The court was also shown the last minutes of a video taken by Sanford police on Feb. 27 in which Zimmerman discusses wounds to his nose and head.
Zimmerman appeared at the hearing wearing a grey suit, after O’Mara had successfully argued that showing up in prison garb and shackles could damage his client’s chances of getting a fair trial.
Martin’s older brother Jahvaris Martin attended the hearing, along with Trayvon’s parents, Tracy Martin and Sybrina Fulton. The family was escorted — and sat with — family attorney Benjamin Crump.
Following the money
At the start of the hearing, the first witness to testify, at the request of Zimmerman’s defense attorney Mark O’Mara, was an accounting expert Adam MaGill, who detailed a series of money transfers conducted by the defendant’s wife, using money contributed for his legal defense.

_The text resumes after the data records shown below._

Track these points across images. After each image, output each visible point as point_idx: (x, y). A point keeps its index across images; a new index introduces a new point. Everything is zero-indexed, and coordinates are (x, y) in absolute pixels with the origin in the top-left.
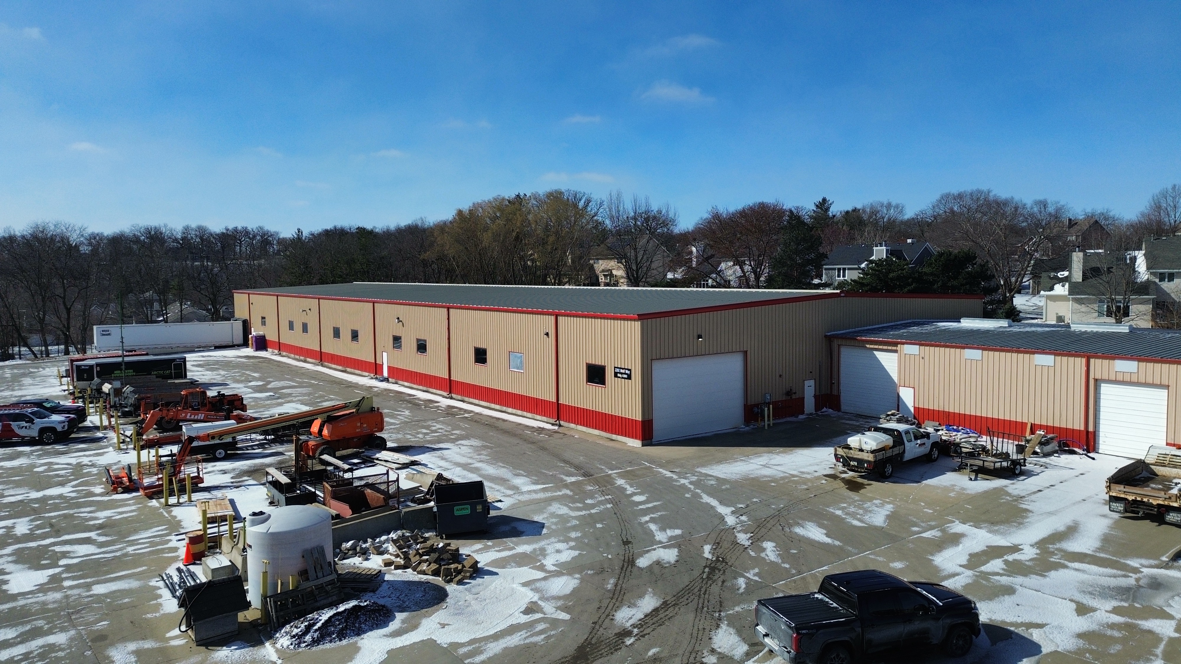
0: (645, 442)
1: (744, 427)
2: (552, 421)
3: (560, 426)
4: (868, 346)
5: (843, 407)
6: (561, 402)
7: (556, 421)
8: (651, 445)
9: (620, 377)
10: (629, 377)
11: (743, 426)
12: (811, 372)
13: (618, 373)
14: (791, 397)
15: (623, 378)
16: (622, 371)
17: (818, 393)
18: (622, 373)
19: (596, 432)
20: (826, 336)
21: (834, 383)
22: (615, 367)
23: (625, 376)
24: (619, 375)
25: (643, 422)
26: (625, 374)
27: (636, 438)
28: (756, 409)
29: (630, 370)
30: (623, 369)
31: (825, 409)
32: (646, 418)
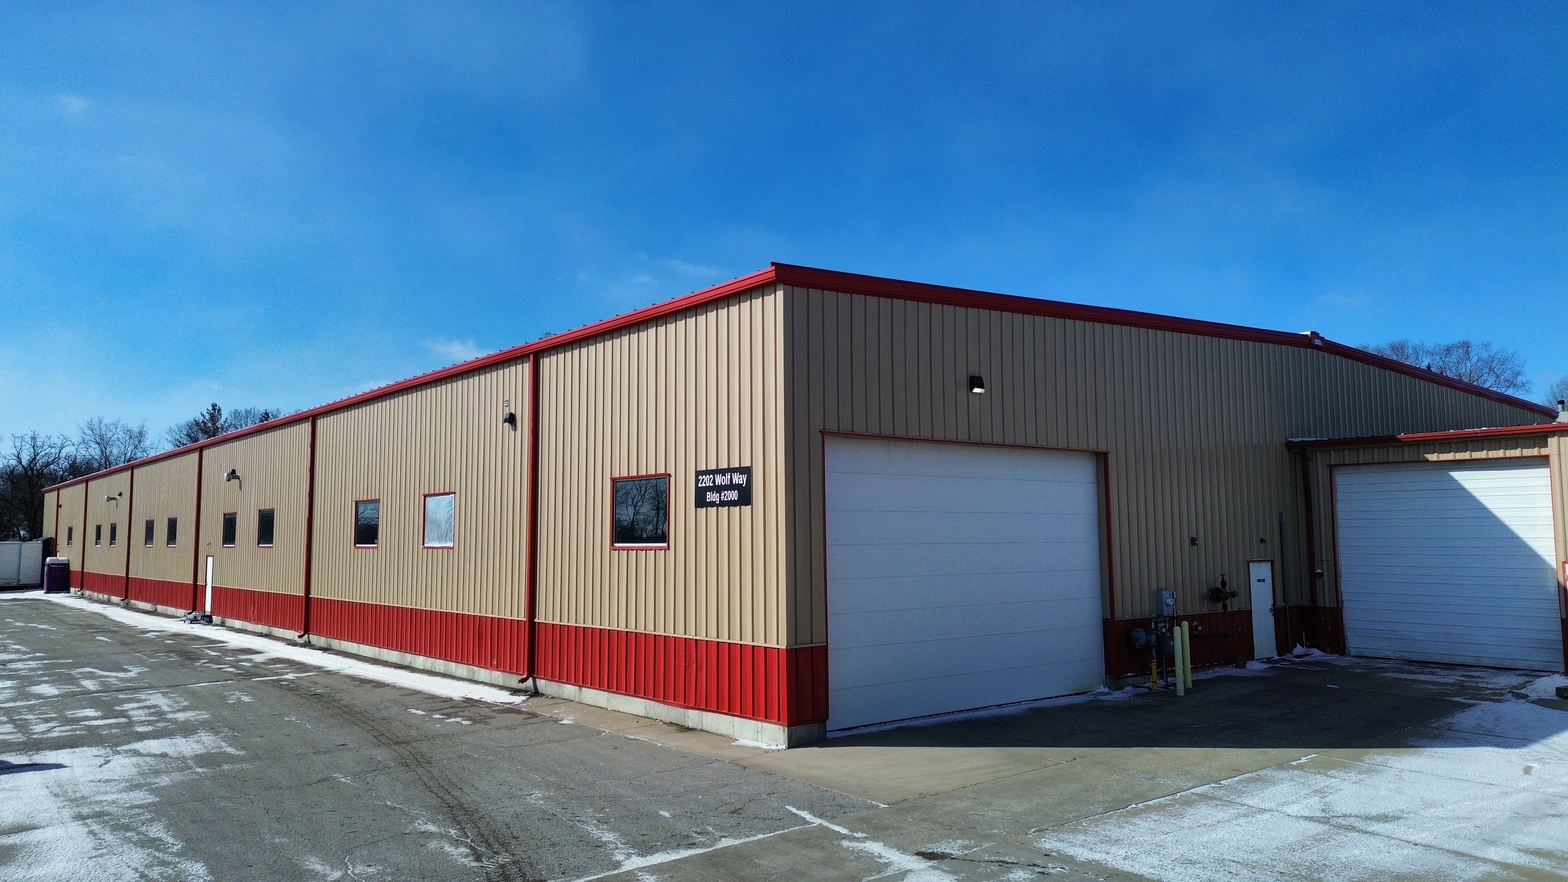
0: (802, 730)
1: (1107, 690)
2: (513, 681)
3: (536, 693)
4: (1432, 457)
5: (1353, 642)
6: (540, 619)
7: (523, 681)
8: (822, 741)
9: (712, 504)
10: (745, 497)
11: (1103, 689)
12: (1262, 541)
13: (709, 489)
14: (1225, 607)
15: (723, 504)
16: (719, 480)
17: (1280, 603)
18: (719, 489)
19: (637, 706)
20: (1289, 445)
21: (1321, 575)
22: (698, 473)
23: (733, 495)
24: (711, 497)
25: (793, 653)
26: (731, 487)
27: (767, 717)
28: (1141, 636)
29: (747, 471)
30: (723, 472)
31: (1299, 650)
32: (805, 642)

MaGill, who was called by O’Mara said he was asked by O’Mara to look at records of money transfers from Zimmerman’s PayPal account to the official legal defense fund later established by O’Mara.
Prosecutors charge that Zimmerman, and his wife Shellie misled the court about their finances his first bail hearing.
Shellie Zimmerman testified at that April 20 proceeding that she did not know how much money was in a PayPal account set up for contributions to her husband’s legal defense.
In recorded telephone conversations from jail prior to that date, Zimmerman and his wife appear to discuss — in thinly disguised code — the amount of money in the account, and he instructs her to make a series of transfers to other accounts, the prosecution charges.
Special Prosecutor Angela Corey used the recordings to persuade the judge to revoke the original bond for George Zimmerman. Shellie Zimmerman was arrested on June 12, charged with perjury and released on $1,000 bond.
She was not present at Friday’s bond hearing for her husband.
O’Mara told NBC on Thursday that if Zimmerman is released on bond, he would go back into hiding for his own safety. The shooting death of Martin, an unarmed black teenager, in February has stirred an emotional national debate about race, gun rights and “stand your ground” laws like the one in Florida that use a broad definition of self-defense.